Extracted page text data
-----
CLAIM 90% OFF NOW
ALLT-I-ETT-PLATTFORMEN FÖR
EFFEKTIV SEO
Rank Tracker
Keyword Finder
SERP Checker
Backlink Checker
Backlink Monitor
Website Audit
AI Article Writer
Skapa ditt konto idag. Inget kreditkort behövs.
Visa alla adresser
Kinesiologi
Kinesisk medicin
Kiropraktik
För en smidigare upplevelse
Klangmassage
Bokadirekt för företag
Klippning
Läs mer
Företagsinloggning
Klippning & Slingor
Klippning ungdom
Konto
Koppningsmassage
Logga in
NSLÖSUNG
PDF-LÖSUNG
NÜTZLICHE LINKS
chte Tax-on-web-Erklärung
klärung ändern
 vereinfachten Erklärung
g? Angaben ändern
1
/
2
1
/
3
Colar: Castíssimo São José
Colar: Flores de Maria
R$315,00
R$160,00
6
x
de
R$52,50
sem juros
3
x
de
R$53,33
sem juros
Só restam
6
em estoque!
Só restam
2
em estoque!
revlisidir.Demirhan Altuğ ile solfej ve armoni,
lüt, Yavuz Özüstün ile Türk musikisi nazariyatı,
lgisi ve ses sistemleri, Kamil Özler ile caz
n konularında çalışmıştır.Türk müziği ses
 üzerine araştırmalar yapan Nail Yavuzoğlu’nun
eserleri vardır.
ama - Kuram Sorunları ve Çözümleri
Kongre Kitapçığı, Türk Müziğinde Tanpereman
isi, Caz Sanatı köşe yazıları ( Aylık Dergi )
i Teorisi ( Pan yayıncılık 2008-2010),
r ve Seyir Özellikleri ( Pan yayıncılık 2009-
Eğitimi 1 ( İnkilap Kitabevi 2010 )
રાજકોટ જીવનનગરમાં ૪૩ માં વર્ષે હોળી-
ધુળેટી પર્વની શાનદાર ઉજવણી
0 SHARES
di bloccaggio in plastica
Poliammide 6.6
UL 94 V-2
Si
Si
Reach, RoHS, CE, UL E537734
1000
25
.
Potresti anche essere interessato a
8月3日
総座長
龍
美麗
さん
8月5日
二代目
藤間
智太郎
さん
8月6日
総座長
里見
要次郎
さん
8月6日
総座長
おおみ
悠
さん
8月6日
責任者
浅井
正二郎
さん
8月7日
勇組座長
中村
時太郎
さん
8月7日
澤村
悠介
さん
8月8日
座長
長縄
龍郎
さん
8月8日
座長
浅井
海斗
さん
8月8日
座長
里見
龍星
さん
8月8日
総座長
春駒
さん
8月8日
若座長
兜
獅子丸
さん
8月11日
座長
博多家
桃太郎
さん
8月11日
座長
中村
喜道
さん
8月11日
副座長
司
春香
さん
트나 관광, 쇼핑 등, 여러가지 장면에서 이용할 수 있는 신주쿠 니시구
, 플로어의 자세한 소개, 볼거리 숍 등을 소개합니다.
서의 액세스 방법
-----
Task to carry out: Quote every line of the entries above, word for word and in the same order.

Reply to the task:
CLAIM 90% OFF NOW
ALLT-I-ETT-PLATTFORMEN FÖR
EFFEKTIV SEO
Rank Tracker
Keyword Finder
SERP Checker
Backlink Checker
Backlink Monitor
Website Audit
AI Article Writer
Skapa ditt konto idag. Inget kreditkort behövs.
Visa alla adresser
Kinesiologi
Kinesisk medicin
Kiropraktik
För en smidigare upplevelse
Klangmassage
Bokadirekt för företag
Klippning
Läs mer
Företagsinloggning
Klippning & Slingor
Klippning ungdom
Konto
Koppningsmassage
Logga in
NSLÖSUNG
PDF-LÖSUNG
NÜTZLICHE LINKS
chte Tax-on-web-Erklärung
klärung ändern
 vereinfachten Erklärung
g? Angaben ändern
1
/
2
1
/
3
Colar: Castíssimo São José
Colar: Flores de Maria
R$315,00
R$160,00
6
x
de
R$52,50
sem juros
3
x
de
R$53,33
sem juros
Só restam
6
em estoque!
Só restam
2
em estoque!
revlisidir.Demirhan Altuğ ile solfej ve armoni,
lüt, Yavuz Özüstün ile Türk musikisi nazariyatı,
lgisi ve ses sistemleri, Kamil Özler ile caz
n konularında çalışmıştır.Türk müziği ses
 üzerine araştırmalar yapan Nail Yavuzoğlu’nun
eserleri vardır.
ama - Kuram Sorunları ve Çözümleri
Kongre Kitapçığı, Türk Müziğinde Tanpereman
isi, Caz Sanatı köşe yazıları ( Aylık Dergi )
i Teorisi ( Pan yayıncılık 2008-2010),
r ve Seyir Özellikleri ( Pan yayıncılık 2009-
Eğitimi 1 ( İnkilap Kitabevi 2010 )
રાજકોટ જીવનનગરમાં ૪૩ માં વર્ષે હોળી-
ધુળેટી પર્વની શાનદાર ઉજવણી
0 SHARES
di bloccaggio in plastica
Poliammide 6.6
UL 94 V-2
Si
Si
Reach, RoHS, CE, UL E537734
1000
25
.
Potresti anche essere interessato a
8月3日
総座長
龍
美麗
さん
8月5日
二代目
藤間
智太郎
さん
8月6日
総座長
里見
要次郎
さん
8月6日
総座長
おおみ
悠
さん
8月6日
責任者
浅井
正二郎
さん
8月7日
勇組座長
中村
時太郎
さん
8月7日
澤村
悠介
さん
8月8日
座長
長縄
龍郎
さん
8月8日
座長
浅井
海斗
さん
8月8日
座長
里見
龍星
さん
8月8日
総座長
春駒
さん
8月8日
若座長
兜
獅子丸
さん
8月11日
座長
博多家
桃太郎
さん
8月11日
座長
中村
喜道
さん
8月11日
副座長
司
春香
さん
트나 관광, 쇼핑 등, 여러가지 장면에서 이용할 수 있는 신주쿠 니시구
, 플로어의 자세한 소개, 볼거리 숍 등을 소개합니다.
서의 액세스 방법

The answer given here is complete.